Hardcover: 448 pages
Publisher: The University of North Carolina Press (March 12, 2012)
Can you really cover the Civil War from “The Appalachians to the Mississippi” in 392 pages? Can the book be more than an “if it’s Tuesday, it must be Belgium” book? Can the book get past the Forts, Shiloh, Vicksburg, Atlanta and March to the Sea formula? The answer to these questions is YES.
Earl J. Hess is one of our best authors. Starting with a sound understanding of the war, he adds excellent writing skills coupled with the experience to properly organize a book. The result is informative, understandable and a pleasure to read. The scope of this book may have tested his considerable skills but he passed with flying colors.

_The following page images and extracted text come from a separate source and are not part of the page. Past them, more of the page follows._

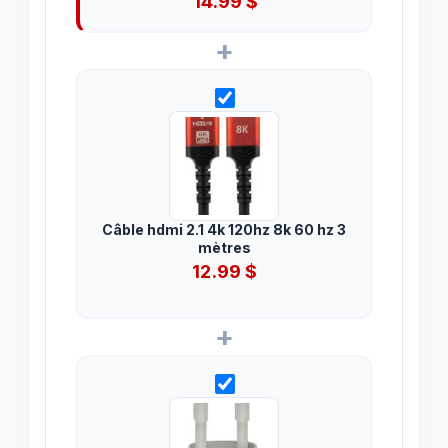
14.99
$
avec moniteur LED, chargeur
universel de voiture USB 12 V/24 V,
+
accessoires de voiture multi-
ports
Câble hdmi 2.1 4k 120hz 8k 60 hz 3
mètres
12.99
$
+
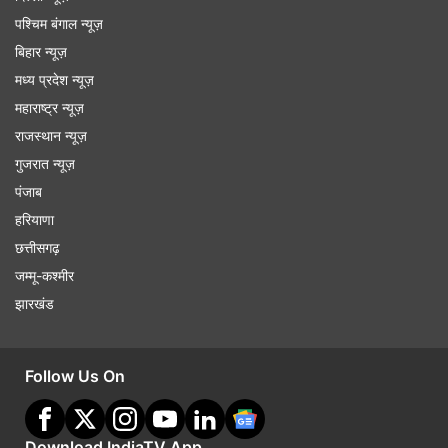
पश्चिम बंगाल न्यूज़
बिहार न्यूज़
मध्य प्रदेश न्यूज़
महाराष्ट्र न्यूज़
राजस्थान न्यूज़
गुजरात न्यूज़
पंजाब
हरियाणा
छत्तीसगढ़
जम्मू-कश्मीर
झारखंड
Follow Us On
Download IndiaTV App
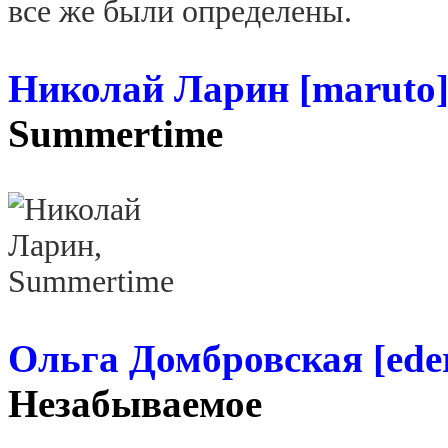
все же были определены.
Николай Ларин
[maruto
Summertime
Ольга Домбровская
[ede
Незабываемое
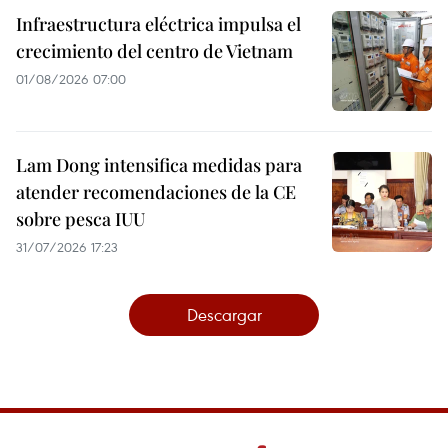
Infraestructura eléctrica impulsa el
crecimiento del centro de Vietnam
01/08/2026 07:00
Lam Dong intensifica medidas para
atender recomendaciones de la CE
sobre pesca IUU
31/07/2026 17:23
Descargar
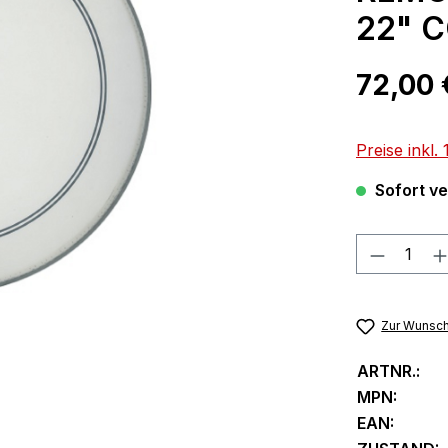
22" 
Regulärer Pr
72,00 
Preise inkl
Sofort ver
Produkt
Zur Wunsch
ARTNR.:
MPN:
EAN:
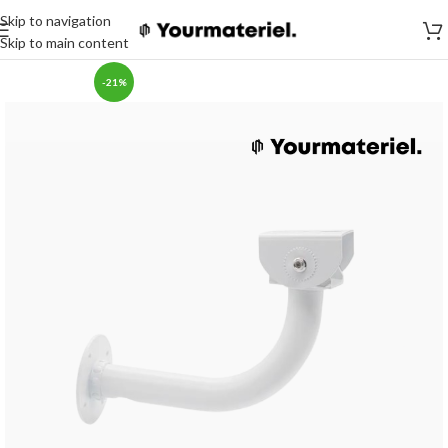
Skip to navigation
Skip to main content
-21%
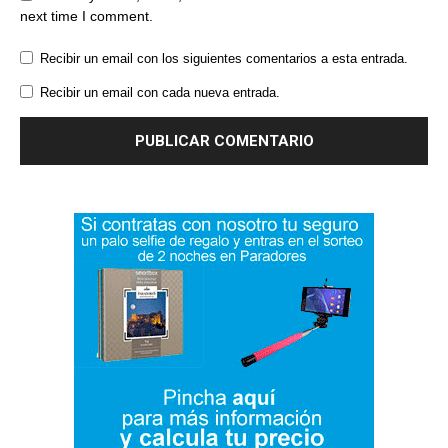
next time I comment.
Recibir un email con los siguientes comentarios a esta entrada.
Recibir un email con cada nueva entrada.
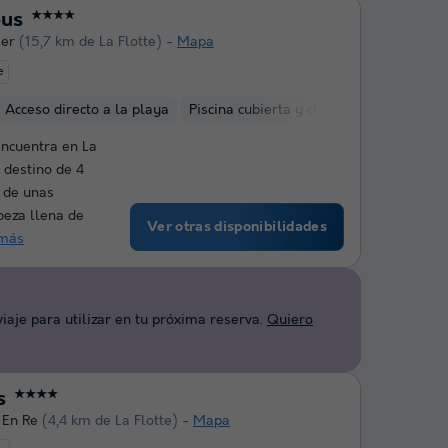
eus
★★★★
Mer
(15,7 km de La Flotte)
Mapa
e
Acceso directo a la playa
Piscina cubierta y climatizada
Club d
encuentra en La
 destino de 4
r de unas
beza llena de
Ver otras disponibilidades
 más
aje para utilizar en tu próxima reserva.
Quiero
s
★★★★
 En Re
(4,4 km de La Flotte)
Mapa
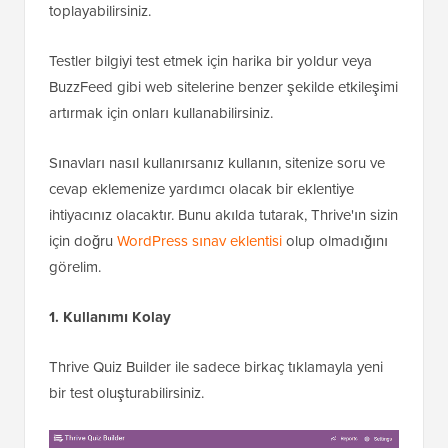
toplayabilirsiniz.
Testler bilgiyi test etmek için harika bir yoldur veya
BuzzFeed gibi web sitelerine benzer şekilde etkileşimi
artırmak için onları kullanabilirsiniz.
Sınavları nasıl kullanırsanız kullanın, sitenize soru ve
cevap eklemenize yardımcı olacak bir eklentiye
ihtiyacınız olacaktır. Bunu akılda tutarak, Thrive'ın sizin
için doğru
WordPress sınav eklentisi
olup olmadığını
görelim.
1. Kullanımı Kolay
Thrive Quiz Builder ile sadece birkaç tıklamayla yeni
bir test oluşturabilirsiniz.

This is possibly the best one volume book on the subject and one that will be in bookstores for years to come. The author presents this theater in a logical sequence with minimal backtracking. He manages to include the problems caused by army politics and government interference within context. Meridian, Forrest in Alabama, Mobile gets the space needed without detracting from the major campaigns. This is one of very few books that includes the need to feed civilians and how the government dealt with freed slaves. Conclusion is excellent and more than worth the price of the book. This chapter covers the differences between the North and South in the west. Included is a look at the differences between the West and the East during the war too.
This is a serious history with a full set of endnotes, Bibliography, Index, Maps and Illustrations.